▸ **所附文本**

第22章 隻有教育才能拯救教育(2)(1 / 3)

這兩句話其實即是一句話,(1)即是(2)。所以我且解說第二句話,“教育即是繼續不斷的重新組織經驗。”怎麼講呢?經驗即是生活。(說詳我所作《杜威哲學的根本觀念》見本期第一篇)生活即是應付人生四周的境地,即是改變所接觸的事物,使有害的變為無害的,使無害的變為有益的。這種活動是人生不能免的。從嬰孩到長大,從長成到老死,都免不了這種活動。這種活動各有教育的作用,因為每一種活動即是增添一點經驗,即是“學”了一種學問。每次所得的經驗,和已有的經驗合攏起來,起一種重新組織;這種重新組織過的經驗,又留作以後經驗的參考資料和應用工具。如此遞進,永永不已。所以說:“教育是繼續不斷的重新組織經驗。”怎麼說“使經驗的意義格外增加”呢?意義的增加就是格外能看出我們所作活動的連貫關係。杜威常舉一個例:有一個小孩子伸手去抓一團火光,把手燙了,從此以後,他就知道眼裏所見的某種視覺是和手的某種觸覺有關係的;更進一步,他就知道某種光是和某種熱有關係的。高等的化學家在試驗室裏作種種活動,尋出火光的種種性質,其實同那小孩子的經驗是一樣的道理。總而言之,隻是尋出事物的關係。懂得種種關係,便能預先安排某種原因發生某種效果。這便是增加經驗意義。怎麼說“使個人主持後來經驗的能力格外增加”呢?懂得經驗的意義,能安排某種原因發生某種結果,這便是說我們可以推知未來,可以預先籌備怎樣得到良好的結果,怎樣免去不良好的結果。這就是加添我們主持後來經驗的能力了。

杜威這種教育學說和別人根本不同之處就在於把“目的”和“進行”看作一件事。這句話表麵上似乎不通,其實不錯。杜威說:“活動的經驗是占時間的,他的後一步補足他的前一步;前麵不曾覺得的關係,也可明白了。後麵的結果,表出前麵的意義。這種經驗的全體又養成趨向有這種意義的事物的習慣。每一種這樣繼續不斷的經驗是有教育作用的。一切教育隻在於有這種經驗。”(同上書,頁91~92)這種教育學說的哲學根據,就是杜威的實驗主義。實驗主義的大旨,我已在別處說過了。(看本期《哲學的根本觀念》及潘公展先生所記我的《實驗主義》演說,參看《新青年》第六卷第4號第一篇)如今單提出杜威哲學中和教育學說最有密切關係的知識論和道德論,略說一點,

一、知識論(Democracy and Education,chap.25)

▸ **挑戰 A**
請判斷下列三項陳述是否與所附文本相符,逐項答「是」或「否」,並原文引出據以判定的字句:(i) 杜威的教育學說把「目的」和「進行」看作一件事;(ii) 這種教育學說的哲學根據是杜威的知識論;(iii) 小孩子伸手抓火光而燙手的例子,是杜威常舉的。

(已存資料集項目)
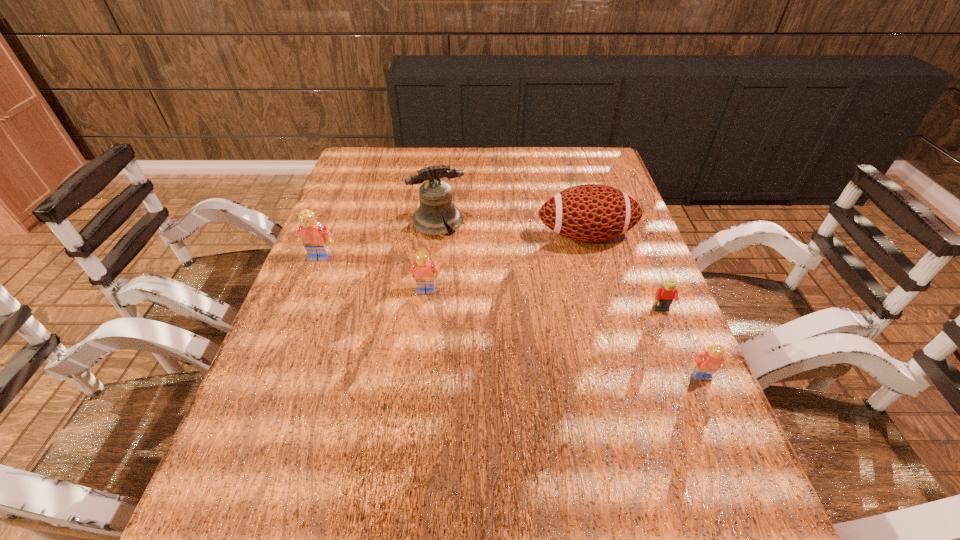
This screenshot has width=960, height=540. Find the location of `vacant space that is in between the nearest object and the tallest object`. vacant space that is in between the nearest object and the tallest object is located at coordinates (570, 300).

This screenshot has height=540, width=960. In order to click on free area in between the third farthest Lego and the nearest object in this screenshot , I will do `click(682, 343)`.

Locate an element on the screen. vacant area that lies between the football and the third shortest Lego is located at coordinates (506, 263).

Point out which object is positioned as the second nearest to the nearest Lego. Please provide its 2D coordinates. Your answer should be formatted as a tuple, i.e. [(x, y)], where the tuple contains the x and y coordinates of a point satisfying the conditions above.

[(591, 212)]

You are a GUI agent. You are given a task and a screenshot of the screen. Output one action in this format:
    pyautogui.click(x=<x>, y=<y>)
    Task: Click on the object that is the third closest one to the football
    The height and width of the screenshot is (540, 960).
    Given the screenshot: What is the action you would take?
    pyautogui.click(x=424, y=270)

Image resolution: width=960 pixels, height=540 pixels. I want to click on the third closest Lego to the leftmost Lego, so click(x=705, y=364).

What are the coordinates of `Lego that can be found as the fourth closest to the football` in the screenshot? It's located at 315,238.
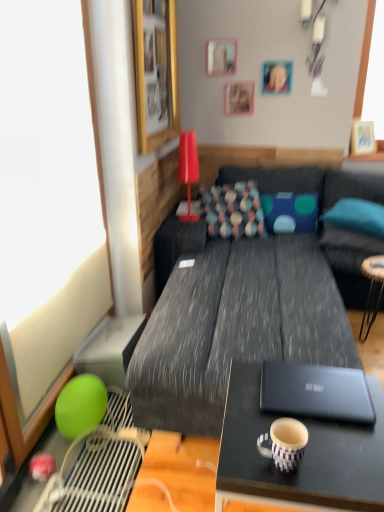
Image resolution: width=384 pixels, height=512 pixels. What are the coordinates of `vacant area on the back side of porcelain textured mug at center` in the screenshot? It's located at tap(261, 415).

▸ **挑戰 B**
請篩選上列記錄,將含有字串「football」的每一行照原樣抄出;比對時須區分大小寫。

▸ **輸出 A**
(i) 是。「杜威這種教育學說和別人根本不同之處就在於把“目的”和“進行”看作一件事。」
(ii) 否。「這種教育學說的哲學根據,就是杜威的實驗主義。」
(iii) 是。「杜威常舉一個例:有一個小孩子伸手去抓一團火光,把手燙了」

▸ **輸出 B**
Locate an element on the screen. vacant area that lies between the football and the third shortest Lego is located at coordinates (506, 263).
    Task: Click on the object that is the third closest one to the football
What are the coordinates of `Lego that can be found as the fourth closest to the football` in the screenshot? It's located at 315,238.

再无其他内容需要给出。